Adaptor: Carmen Nasr (after the film by Babak Anvari)
Director: Nadia Latif
As war enters the domestic space in Carmen Nasr’s Under the Shadow, rationality and scientific reason are replaced by superstition and fear, a commentary on the loss of control felt by civilians who start to seek and believe in higher powers guiding them. And when those forces are perceived to be sinister, they become the embodiment of the enemy-other, replicating the real war and refracting it through the eyes of women and children. Adapted from Babak Anvari’s film and performed at the Almeida Theatre, Nadia Latif’s production doesn’t have a single purpose or commentary but builds an unsettling suspense as the options for Iran and protagonist Shideh start to narrow.
Forced to give up her medical studies due to political activism and unable to continue her training as a doctor, Shideh is frustrated by the quiet life she is expected to live at home in Tehran, tending to the house and caring for her daughter while her husband practices as a doctor. When he is conscripted to the front line in the war between Iran and Iraq, Shideh refuses to flee north and decides to wait out the bombardments with her neighbours. But mysterious goings on in the building start to unnerve all of the nearby women.
Under the Shadow has a number of perspectives; it is a war story that examines the impact on civilians living in big cities, it is a political reflection on the position of women forced to comply with a regime that disbars them from public life if they step out of line and, eventually, it has a strand of horror as fantastical activities start to occur with curses, evil spirits known as Djinns and forms of possession that prove a frightening context for Shideh’s story. The plot itself is rather limited: a few weeks in the life of this mother and her daughter Dorsa as their friends decide whether to leave the city, isolating this small family.

→ Records shown:
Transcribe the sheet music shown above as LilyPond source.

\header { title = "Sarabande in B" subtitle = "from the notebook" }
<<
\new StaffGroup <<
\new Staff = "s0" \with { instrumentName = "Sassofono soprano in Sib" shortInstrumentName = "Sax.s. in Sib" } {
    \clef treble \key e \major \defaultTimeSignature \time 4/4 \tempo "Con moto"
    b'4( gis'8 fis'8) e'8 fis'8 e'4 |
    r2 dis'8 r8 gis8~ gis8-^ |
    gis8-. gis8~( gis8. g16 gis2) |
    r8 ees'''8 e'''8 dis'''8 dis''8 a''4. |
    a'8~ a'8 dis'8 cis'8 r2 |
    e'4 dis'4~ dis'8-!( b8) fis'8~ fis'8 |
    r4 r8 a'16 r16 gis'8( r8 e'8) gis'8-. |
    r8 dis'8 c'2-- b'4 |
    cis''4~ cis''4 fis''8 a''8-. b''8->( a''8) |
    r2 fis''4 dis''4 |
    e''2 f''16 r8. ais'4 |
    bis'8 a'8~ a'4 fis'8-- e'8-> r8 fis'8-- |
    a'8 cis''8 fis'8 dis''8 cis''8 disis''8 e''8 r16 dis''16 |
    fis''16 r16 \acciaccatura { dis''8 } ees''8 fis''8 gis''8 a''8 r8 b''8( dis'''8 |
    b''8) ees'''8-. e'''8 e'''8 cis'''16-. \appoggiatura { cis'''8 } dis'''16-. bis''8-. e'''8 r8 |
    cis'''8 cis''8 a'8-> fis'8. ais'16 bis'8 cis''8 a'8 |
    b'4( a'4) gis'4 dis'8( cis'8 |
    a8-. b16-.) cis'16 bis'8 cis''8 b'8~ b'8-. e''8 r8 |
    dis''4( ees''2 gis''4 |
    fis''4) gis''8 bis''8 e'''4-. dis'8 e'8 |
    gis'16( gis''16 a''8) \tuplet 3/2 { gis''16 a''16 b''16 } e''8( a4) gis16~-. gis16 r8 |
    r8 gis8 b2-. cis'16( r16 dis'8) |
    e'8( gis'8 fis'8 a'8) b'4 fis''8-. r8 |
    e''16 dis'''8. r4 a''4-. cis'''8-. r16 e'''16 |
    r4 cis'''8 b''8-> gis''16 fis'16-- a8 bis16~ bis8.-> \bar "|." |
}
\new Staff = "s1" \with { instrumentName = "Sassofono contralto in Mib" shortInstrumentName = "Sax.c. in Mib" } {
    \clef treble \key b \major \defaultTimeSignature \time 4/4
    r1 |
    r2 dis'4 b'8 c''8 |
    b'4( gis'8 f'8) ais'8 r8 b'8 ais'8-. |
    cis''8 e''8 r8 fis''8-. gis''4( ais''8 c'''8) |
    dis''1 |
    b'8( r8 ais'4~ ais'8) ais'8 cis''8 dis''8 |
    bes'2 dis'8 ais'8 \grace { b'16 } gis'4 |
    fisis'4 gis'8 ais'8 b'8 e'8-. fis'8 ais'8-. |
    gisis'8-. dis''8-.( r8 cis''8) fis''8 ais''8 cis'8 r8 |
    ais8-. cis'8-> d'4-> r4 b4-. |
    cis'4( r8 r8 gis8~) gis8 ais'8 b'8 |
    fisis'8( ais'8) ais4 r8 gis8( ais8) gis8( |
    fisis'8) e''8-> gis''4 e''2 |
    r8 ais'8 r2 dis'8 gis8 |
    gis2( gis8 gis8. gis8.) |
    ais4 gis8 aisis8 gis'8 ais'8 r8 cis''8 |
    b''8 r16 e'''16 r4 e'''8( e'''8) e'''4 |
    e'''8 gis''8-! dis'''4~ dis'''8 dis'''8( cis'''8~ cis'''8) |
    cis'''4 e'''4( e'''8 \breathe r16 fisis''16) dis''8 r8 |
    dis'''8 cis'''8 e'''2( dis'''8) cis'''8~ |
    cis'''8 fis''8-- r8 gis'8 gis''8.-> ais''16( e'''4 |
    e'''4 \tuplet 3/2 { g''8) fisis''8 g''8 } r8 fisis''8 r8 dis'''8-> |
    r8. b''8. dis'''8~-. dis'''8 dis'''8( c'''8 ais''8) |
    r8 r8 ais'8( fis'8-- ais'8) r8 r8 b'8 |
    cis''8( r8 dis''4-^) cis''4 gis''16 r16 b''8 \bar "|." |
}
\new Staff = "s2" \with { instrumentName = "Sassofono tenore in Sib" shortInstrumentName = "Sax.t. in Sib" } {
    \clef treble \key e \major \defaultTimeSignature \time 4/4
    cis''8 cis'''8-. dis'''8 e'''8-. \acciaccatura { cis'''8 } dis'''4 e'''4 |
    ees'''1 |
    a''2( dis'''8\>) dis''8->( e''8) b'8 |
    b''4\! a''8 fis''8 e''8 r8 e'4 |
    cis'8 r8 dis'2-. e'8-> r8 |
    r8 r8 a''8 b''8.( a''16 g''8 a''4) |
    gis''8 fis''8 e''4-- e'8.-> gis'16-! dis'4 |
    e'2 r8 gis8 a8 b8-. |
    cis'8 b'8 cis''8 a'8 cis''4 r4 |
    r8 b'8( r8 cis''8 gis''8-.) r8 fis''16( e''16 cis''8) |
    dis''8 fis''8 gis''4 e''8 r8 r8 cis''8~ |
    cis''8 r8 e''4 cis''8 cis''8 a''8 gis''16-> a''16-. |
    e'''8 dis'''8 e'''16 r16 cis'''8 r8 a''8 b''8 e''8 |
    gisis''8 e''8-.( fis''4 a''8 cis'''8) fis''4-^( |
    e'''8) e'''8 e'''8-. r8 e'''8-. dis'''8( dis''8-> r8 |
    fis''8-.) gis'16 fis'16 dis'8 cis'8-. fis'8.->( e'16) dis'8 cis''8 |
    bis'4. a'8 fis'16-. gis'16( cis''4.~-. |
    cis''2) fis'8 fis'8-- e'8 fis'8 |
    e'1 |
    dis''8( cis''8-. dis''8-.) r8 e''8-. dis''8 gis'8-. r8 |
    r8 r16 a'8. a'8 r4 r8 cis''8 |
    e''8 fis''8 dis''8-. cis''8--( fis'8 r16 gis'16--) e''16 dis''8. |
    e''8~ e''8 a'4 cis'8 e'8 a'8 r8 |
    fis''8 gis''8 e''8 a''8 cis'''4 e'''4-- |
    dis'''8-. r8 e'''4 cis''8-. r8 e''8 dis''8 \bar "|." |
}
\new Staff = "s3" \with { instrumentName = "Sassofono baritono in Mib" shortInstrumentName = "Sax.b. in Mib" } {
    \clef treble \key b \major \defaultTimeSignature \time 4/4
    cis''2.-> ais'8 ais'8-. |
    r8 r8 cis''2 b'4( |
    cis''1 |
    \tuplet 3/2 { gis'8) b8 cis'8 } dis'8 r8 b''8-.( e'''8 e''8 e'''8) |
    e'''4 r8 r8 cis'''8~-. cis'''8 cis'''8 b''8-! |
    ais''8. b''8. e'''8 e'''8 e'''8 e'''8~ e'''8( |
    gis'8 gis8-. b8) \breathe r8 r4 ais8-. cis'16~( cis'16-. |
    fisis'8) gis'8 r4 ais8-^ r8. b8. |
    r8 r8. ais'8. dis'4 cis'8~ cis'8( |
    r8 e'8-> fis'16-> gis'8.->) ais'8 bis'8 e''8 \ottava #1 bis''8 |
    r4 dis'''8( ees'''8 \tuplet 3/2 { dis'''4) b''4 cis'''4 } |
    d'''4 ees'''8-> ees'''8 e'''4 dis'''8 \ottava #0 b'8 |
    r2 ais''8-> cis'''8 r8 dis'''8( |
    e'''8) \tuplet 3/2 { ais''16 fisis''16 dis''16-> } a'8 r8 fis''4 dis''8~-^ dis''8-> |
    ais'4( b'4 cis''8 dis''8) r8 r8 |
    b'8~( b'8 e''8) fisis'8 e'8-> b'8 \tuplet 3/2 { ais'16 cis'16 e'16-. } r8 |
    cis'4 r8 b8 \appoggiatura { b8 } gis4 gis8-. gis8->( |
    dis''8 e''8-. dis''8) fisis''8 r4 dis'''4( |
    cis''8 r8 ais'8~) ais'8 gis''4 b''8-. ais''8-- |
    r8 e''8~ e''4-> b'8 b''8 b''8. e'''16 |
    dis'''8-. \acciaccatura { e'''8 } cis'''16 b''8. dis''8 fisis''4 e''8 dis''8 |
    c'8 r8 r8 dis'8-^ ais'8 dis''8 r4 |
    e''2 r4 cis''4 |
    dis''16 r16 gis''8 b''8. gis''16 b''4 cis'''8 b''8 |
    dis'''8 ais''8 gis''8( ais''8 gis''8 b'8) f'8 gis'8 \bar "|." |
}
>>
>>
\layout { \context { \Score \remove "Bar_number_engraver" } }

→ What to work on:
1. According to the review, why did Shideh have to give up her medical studies?
2. Please say whether each statement agrees with the review, answering yes or no and quoting the deciding words: (a) The production was staged at the Almeida Theatre. (b) Shideh flees north after her husband is conscripted. (c) The plot spans several years in the family's life.

→ Per-task outputs:
1. She had to give them up because of her political activism.

2.
(a) Yes: "performed at the Almeida Theatre."
(b) No: "Shideh refuses to flee north."
(c) No: "a few weeks in the life of this mother and her daughter Dorsa."